» Texte proposé:
Une préfiguration de la violence raciste de l’OAS de 1961-1962
Le 29 décembre 1956, les obsèques du notable Amédée Froger, assassiné la veille à Alger, rassemblent des milliers d’« Européens ». En exploitant de nombreuses archives, Sylvie Thénault reconstitue l’assassinat, les obsèques et les violences racistes exercées par des participants à l’encontre des « musulmans », ainsi que les suites judiciaires. Elle montre que les violences qualifiées de « ratonnades », « non pas celles des autorités et de leurs représentants mais bien celles de Français, nés là-bas, se nourrissent d’un rapport de domination, empruntant à toutes les formes d’oppressions possibles (économiques, sociales, politiques, juridiques, culturelles) et s’ancrent dans un espace urbain ségrégué ». Ci-dessous un entretien donné par l’autrice au quotidien algérien L’Expression, ainsi qu’une vidéo de l’émission avec Sylvie Thénault et Annette Wievorka diffusée par la radio RCJ.
Les ratonnades d’Alger, 1956.
Une histoire de racisme colonial
Présentation de l’éditeur
Alger, samedi 29 décembre 1956. L’Algérie française porte en terre l’un de ses meneurs, Amédée Froger, tué la veille en sortant son domicile. La nouvelle de l’assassinat fait grand bruit, en Algérie, mais aussi à Paris, en raison de la personnalité de la victime, haute figure locale de la défense de la cause française. Ses obsèques à Alger rassemblent des milliers de personnes. Surtout, elles sont l’occasion de violences racistes, que les contemporains nomment « ratonnades ». Elles visent les « musulmans », comme les Algériens sont appelés dans cette société-là.

» Travail à faire:
a - Reproduisez le passage du texte sur les ratonnades d'Alger qui va de « Une histoire de » à « dans cette société-là. ».
b - Dans le texte sur les ratonnades d'Alger, quel nom les contemporains donnent-ils aux violences racistes commises lors des obsèques d'Amédée Froger ?

» Données fournies:

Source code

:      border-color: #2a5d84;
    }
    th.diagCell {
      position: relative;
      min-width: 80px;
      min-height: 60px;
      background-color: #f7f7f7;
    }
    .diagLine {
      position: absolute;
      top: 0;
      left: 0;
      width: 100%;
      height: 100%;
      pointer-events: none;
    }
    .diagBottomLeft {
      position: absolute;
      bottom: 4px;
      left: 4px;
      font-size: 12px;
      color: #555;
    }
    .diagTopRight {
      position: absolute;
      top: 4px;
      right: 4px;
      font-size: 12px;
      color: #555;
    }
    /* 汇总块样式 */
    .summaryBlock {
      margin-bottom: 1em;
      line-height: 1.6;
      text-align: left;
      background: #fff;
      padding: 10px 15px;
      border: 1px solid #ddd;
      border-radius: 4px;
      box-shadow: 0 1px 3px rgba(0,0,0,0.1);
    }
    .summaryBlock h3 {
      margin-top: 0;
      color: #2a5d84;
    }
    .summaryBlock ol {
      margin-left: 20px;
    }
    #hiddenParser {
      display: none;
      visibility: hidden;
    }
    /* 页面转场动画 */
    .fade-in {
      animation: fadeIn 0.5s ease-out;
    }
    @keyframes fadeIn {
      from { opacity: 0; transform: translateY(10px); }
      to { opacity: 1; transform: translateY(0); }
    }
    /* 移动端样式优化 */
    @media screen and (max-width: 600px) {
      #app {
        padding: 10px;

...

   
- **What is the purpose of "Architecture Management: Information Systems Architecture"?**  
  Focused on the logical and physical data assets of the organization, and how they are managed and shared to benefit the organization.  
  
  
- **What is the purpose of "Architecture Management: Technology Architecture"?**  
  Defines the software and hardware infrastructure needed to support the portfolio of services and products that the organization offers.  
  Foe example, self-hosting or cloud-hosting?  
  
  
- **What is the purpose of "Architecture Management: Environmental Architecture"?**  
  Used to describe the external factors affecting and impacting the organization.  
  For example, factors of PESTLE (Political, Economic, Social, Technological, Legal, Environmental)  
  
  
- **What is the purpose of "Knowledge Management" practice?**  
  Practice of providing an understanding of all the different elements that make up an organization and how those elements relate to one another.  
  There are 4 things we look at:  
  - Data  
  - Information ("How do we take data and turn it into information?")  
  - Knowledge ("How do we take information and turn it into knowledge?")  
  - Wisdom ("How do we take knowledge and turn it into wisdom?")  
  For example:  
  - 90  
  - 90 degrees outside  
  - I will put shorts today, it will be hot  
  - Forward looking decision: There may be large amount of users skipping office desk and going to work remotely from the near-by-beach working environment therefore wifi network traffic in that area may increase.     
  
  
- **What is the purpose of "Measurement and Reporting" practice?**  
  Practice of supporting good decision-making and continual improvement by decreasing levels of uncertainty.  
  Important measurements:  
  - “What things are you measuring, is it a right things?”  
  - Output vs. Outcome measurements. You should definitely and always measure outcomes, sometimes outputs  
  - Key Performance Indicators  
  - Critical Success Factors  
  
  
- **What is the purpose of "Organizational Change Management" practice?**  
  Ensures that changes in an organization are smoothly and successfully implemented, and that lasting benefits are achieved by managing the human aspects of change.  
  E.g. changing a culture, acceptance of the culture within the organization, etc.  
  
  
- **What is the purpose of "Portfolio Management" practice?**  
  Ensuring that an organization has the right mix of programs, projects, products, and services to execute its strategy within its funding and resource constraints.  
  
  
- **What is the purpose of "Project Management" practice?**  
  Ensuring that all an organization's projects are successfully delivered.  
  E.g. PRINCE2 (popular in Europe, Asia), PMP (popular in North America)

» Éléments de correction:
a -
Une histoire de racisme colonial
Présentation de l’éditeur
Alger, samedi 29 décembre 1956. L’Algérie française porte en terre l’un de ses meneurs, Amédée Froger, tué la veille en sortant son domicile. La nouvelle de l’assassinat fait grand bruit, en Algérie, mais aussi à Paris, en raison de la personnalité de la victime, haute figure locale de la défense de la cause française. Ses obsèques à Alger rassemblent des milliers de personnes. Surtout, elles sont l’occasion de violences racistes, que les contemporains nomment « ratonnades ». Elles visent les « musulmans », comme les Algériens sont appelés dans cette société-là.

b - Ils les nomment « ratonnades ».